Outline material:
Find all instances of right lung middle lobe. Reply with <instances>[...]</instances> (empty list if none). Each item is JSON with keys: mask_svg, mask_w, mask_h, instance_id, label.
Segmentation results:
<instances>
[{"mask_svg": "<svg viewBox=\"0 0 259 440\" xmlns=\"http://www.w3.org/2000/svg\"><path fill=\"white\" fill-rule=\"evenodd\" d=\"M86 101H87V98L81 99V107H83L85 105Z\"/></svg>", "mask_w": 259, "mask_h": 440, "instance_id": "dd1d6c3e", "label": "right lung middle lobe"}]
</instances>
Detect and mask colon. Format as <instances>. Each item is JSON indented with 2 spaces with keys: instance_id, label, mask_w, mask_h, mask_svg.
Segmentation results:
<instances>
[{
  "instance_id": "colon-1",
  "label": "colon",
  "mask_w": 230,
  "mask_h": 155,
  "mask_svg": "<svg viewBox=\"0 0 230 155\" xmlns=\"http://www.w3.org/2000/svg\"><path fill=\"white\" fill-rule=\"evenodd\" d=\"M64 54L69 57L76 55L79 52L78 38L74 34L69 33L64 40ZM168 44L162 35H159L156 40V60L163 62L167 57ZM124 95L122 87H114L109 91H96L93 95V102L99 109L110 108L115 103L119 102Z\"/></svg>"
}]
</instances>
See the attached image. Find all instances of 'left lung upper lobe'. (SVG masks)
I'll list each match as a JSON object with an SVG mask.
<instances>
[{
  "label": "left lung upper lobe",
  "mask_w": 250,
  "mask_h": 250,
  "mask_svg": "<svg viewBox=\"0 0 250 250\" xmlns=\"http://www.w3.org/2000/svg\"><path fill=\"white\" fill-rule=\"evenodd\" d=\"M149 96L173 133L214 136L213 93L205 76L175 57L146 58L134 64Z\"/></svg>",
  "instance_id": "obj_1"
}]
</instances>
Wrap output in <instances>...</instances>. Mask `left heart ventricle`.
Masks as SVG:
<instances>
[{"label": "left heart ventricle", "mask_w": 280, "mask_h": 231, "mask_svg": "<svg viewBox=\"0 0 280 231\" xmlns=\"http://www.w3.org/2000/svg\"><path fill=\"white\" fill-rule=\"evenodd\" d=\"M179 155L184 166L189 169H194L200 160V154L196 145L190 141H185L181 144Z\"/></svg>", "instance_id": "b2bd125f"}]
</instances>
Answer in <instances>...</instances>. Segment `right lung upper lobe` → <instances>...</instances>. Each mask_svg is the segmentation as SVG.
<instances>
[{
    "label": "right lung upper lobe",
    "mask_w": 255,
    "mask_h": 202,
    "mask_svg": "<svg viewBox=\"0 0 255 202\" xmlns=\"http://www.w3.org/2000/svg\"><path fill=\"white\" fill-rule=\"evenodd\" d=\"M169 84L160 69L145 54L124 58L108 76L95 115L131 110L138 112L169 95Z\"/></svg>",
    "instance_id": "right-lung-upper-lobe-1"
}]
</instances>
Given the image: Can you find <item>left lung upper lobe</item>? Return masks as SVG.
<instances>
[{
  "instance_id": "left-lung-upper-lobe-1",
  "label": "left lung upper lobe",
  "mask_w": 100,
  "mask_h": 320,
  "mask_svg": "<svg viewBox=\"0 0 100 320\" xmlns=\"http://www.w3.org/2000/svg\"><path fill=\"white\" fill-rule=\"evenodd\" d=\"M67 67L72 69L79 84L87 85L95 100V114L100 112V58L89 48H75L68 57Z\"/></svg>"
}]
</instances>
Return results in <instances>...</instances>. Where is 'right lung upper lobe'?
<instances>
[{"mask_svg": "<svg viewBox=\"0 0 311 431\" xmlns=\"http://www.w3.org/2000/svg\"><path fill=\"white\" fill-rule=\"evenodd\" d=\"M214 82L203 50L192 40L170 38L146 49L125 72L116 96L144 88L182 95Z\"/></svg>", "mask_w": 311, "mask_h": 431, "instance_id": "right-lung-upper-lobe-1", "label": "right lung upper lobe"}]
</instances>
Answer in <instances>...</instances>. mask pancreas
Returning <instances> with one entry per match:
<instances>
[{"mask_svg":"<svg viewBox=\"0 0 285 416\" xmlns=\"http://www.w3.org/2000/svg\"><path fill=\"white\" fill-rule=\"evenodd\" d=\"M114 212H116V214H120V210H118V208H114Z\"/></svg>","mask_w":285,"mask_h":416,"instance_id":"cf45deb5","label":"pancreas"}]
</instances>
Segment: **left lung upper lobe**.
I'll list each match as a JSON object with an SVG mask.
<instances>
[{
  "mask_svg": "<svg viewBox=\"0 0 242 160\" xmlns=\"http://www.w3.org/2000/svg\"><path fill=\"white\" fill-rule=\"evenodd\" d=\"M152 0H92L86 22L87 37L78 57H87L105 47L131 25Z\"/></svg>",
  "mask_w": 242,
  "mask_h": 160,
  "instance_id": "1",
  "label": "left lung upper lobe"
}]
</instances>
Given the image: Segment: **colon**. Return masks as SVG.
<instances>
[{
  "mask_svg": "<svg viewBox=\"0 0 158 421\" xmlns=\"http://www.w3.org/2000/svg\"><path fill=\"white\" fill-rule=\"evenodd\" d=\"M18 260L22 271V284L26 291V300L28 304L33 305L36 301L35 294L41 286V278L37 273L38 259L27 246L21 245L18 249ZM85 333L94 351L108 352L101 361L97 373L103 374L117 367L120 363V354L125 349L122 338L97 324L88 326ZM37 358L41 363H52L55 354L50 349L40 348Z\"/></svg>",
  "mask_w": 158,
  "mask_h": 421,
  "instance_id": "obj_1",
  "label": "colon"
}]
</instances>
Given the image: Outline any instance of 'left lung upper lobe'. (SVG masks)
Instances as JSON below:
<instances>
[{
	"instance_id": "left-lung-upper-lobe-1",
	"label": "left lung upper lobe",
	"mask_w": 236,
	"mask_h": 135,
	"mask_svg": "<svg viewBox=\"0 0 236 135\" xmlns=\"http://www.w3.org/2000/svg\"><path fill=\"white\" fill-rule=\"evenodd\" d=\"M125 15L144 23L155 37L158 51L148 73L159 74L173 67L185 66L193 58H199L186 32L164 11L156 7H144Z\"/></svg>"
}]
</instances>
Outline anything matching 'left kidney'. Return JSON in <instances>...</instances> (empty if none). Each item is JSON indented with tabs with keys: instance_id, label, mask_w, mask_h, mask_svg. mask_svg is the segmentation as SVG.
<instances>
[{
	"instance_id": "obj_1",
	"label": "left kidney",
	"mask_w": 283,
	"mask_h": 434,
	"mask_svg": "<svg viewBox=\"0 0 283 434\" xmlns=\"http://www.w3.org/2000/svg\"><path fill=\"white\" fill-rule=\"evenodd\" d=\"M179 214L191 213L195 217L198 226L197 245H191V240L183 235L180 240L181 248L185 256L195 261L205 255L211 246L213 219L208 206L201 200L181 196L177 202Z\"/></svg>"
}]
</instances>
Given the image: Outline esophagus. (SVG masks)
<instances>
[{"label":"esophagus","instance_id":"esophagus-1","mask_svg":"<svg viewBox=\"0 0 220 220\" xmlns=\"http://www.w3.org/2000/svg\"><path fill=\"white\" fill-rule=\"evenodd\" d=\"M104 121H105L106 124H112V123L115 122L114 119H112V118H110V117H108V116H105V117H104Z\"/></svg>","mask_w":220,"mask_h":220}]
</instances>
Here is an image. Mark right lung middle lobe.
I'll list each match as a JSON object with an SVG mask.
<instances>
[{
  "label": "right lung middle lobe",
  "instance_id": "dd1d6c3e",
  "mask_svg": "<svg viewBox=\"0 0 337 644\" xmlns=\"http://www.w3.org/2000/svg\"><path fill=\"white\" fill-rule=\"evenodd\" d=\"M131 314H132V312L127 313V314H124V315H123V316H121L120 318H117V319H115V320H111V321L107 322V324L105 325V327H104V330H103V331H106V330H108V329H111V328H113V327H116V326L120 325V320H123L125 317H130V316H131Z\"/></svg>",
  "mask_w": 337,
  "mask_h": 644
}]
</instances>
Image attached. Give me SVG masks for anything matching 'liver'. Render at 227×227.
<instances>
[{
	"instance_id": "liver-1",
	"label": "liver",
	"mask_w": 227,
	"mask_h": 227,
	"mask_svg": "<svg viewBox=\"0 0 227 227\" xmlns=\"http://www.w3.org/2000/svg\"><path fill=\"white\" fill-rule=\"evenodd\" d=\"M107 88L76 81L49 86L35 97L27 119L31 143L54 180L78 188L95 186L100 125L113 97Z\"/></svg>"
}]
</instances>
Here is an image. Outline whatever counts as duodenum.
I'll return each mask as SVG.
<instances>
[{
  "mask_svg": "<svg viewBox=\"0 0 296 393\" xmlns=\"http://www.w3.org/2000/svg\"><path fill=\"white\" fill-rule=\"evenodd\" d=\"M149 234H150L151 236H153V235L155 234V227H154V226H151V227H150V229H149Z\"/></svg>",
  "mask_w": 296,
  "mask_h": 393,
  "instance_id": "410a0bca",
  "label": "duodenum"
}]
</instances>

## GIVEN INSTRUCTION
How many lines of the material above contain the string "duodenum"? Reply with the number only.

## RESPONSE TO THIS TASK
2